Le cycle des tueries a été déclenché par des mois d'exactions contre les chrétiens, perpétrées par les combattants majoritairement musulmans de la rébellion Séléka, dirigée par Michel Djotodia, qui avaient pris le pouvoir à Bangui en mars 2013. En réaction, des milices d'autodéfense majoritairement chrétiennes, les anti-balaka, se sont formées. Elles ont dépuis attaqué les civils musulmans, à Bangui et ailleurs.

--2013--

- 5 décembre: L'armée française lance l'opération Sangaris pour restaurer la sécurité, après un vote de l'ONU donnant mandat aux forces françaises d'intervenir.

Le matin, des anti-balaka (anti-machettes) infiltrés dans Bangui avaient lancé une attaque, entraînant des représailles des combattants Séléka contre les chrétiens.

- 7 décembre: Paris annonce que ses soldats ont désormais pour mission prioritaire de mettre fin aux massacres et de "désarmer toutes les milices et groupes armés qui terrorisent les populations". Deux jours plus tard, les troupes françaises entreprennent un vaste désarmement, à commencer par celui des ex-Séléka, mais l'opération s'accompagne de représailles chrétiennes contre les communautés musulmanes.

--2014--

- 10 janvier: Michel Djotodia, accusé par la communauté internationale de passivité face aux violences interreligieuses, démissionne sous la pression des dirigeants d'Afrique centrale et de la France.

- 20 janvier: La maire de Bangui, Catherine Samba Panza, est élue présidente de transition par le Parlement. Elle lance un "appel vibrant" à déposer les armes.

- 27-28 janvier: A Bangui, les deux principaux camps où sont cantonnés les ex-rebelles Séléka sont évacués et les combattants regroupés à la sortie nord de la ville. Mais de nombreux ex-rebelles vont fuir la capitale avant de se replier en province, largement hors de contrôle.

L'ONU donne son feu vert à l'engagement d'une force européenne.

- 12 février: Catherine Samba Panza affirme vouloir "aller en guerre" contre les milices anti-balaka.

La veille, le ministre français de la Défense Jean-Yves le Drian avait appelé les forces internationales à mettre fin aux exactions des milices, "si besoin par la force".

- 16 février: Les forces internationales lancent une vaste opération de désarmement des anti-balaka, interpellant certains de leurs chefs.

- 28 février: 2e visite du président français François Hollande depuis le déclenchement de l'opération Sangaris.

- 3 mars: L'ONU recommande de déployer près de 12.000 Casques bleus.

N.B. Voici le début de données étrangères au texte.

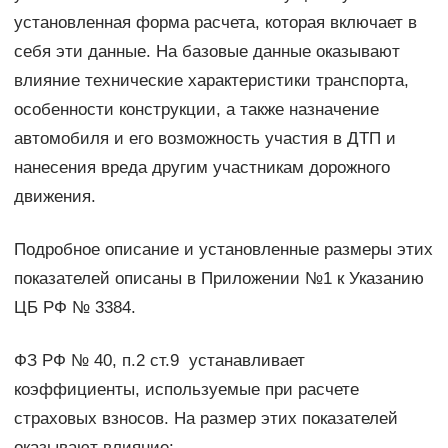
установленная форма расчета, которая включает в
себя эти данные. На базовые данные оказывают
влияние технические характеристики транспорта,
особенности конструкции, а также назначение
автомобиля и его возможность участия в ДТП и
нанесения вреда другим участникам дорожного
движения.
Подробное описание и установленные размеры этих
показателей описаны в Приложении №1 к Указанию
ЦБ РФ № 3384.
ФЗ РФ № 40, п.2 ст.9 устанавливает
коэффициенты, используемые при расчете
страховых взносов. На размер этих показателей
оказывают влияние: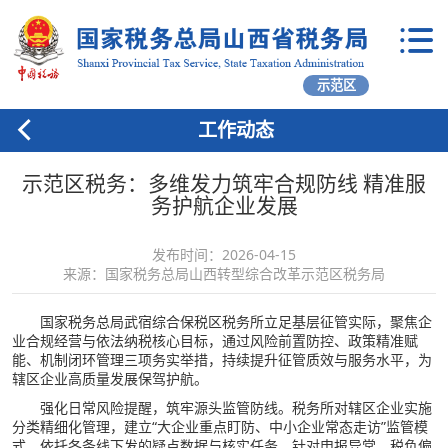
示范区
工作动态
示范区税务：多维发力筑牢合规防线 精准服
务护航企业发展
发布时间：2026-04-15
来源：国家税务总局山西转型综合改革示范区税务局
国家税务总局武宿综合保税区税务所立足基层征管实际，聚焦企
业合规经营与依法纳税核心目标，通过风险前置防控、政策精准赋
能、机制闭环管理三项务实举措，持续提升征管质效与服务水平，为
辖区企业高质量发展保驾护航。
强化日常风险提醒，筑牢源头监管防线。税务所对辖区企业实施
分类精细化管理，建立“大企业重点盯防、中小企业常态走访”监管模
式。依托各条线下发的疑点数据与核实任务，针对申报异常、税负偏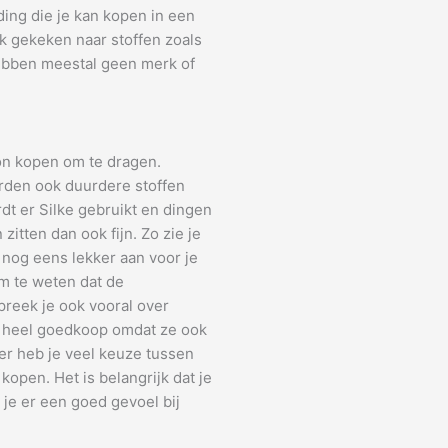
ding die je kan kopen in een
k gekeken naar stoffen zoals
ebben meestal geen merk of
on kopen om te dragen.
rden ook duurdere stoffen
dt er Silke gebruikt en dingen
zitten dan ook fijn. Zo zie je
k nog eens lekker aan voor je
om te weten dat de
preek je ook vooral over
n heel goedkoop omdat ze ook
ier heb je veel keuze tussen
kopen. Het is belangrijk dat je
 je er een goed gevoel bij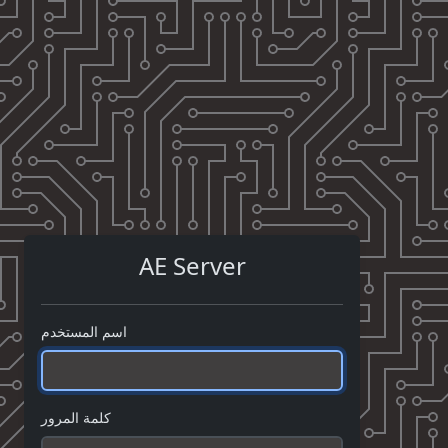
AE Server
اسم المستخدم
كلمة المرور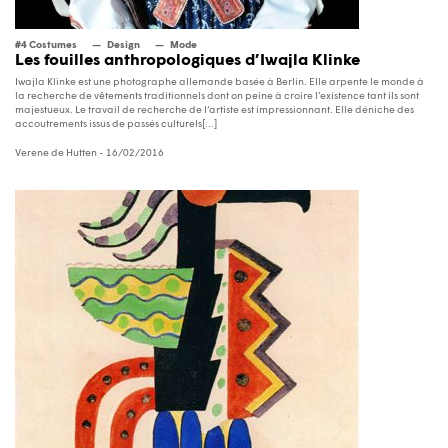
#4 Costumes
Design
Mode
Les fouilles anthropologiques d’Iwajla Klinke
Iwajla Klinke est une photographe allemande basée à Berlin. Elle arpente le monde à
la recherche de vêtements traditionnels dont on peine à croire l’existence tant ils sont
majestueux. Le travail de recherche de l‘artiste est impressionnant. Elle déniche des
accoutrements issus de passés culturels[...]
Verene de Hutten
- 16/02/2016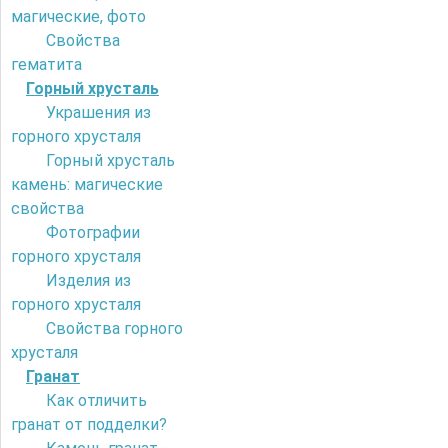
магические, фото
Свойства
гематита
Горный хрусталь
Украшения из
горного хрусталя
Горный хрусталь
камень: магические
свойства
Фотографии
горного хрусталя
Изделия из
горного хрусталя
Свойства горного
хрусталя
Гранат
Как отличить
гранат от подделки?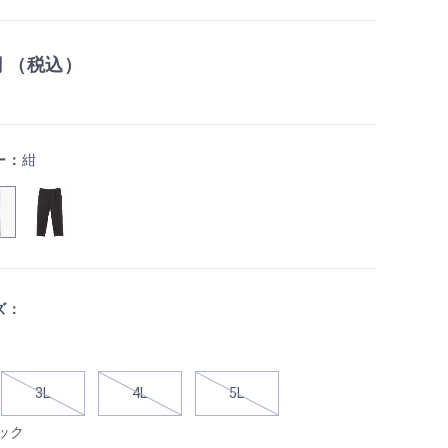
円 （税込）
ー：
紺
ズ：
3L
4L
5L
ック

- 22 mars: Début d'une nouvelle flambée de violences à Bangui. Depuis, plus de 60 personnes y sont mortes dans les violences, selon une porte-parole du Haut-Commissariat de l'ONU aux droits de l'Homme, qui cite une attaque à la grenade dans un centre funéraire qui a fait 20 morts le 27 mars, ainsi que le décès de 24 personnes tuées samedi par des soldats tchadiens.

- 1er avril: L'Union européenne annonce le lancement officiel de son opération militaire. La force, appelée Eufor-RCA, comprendra jusqu'à 1.000 soldats.

François Hollande juge que la situation sécuritaire en Centrafrique s'est "dégradée" et que les musulmans y sont "directement visés", à l'issue d'un entretien à Paris avec la présidente Samba Panza.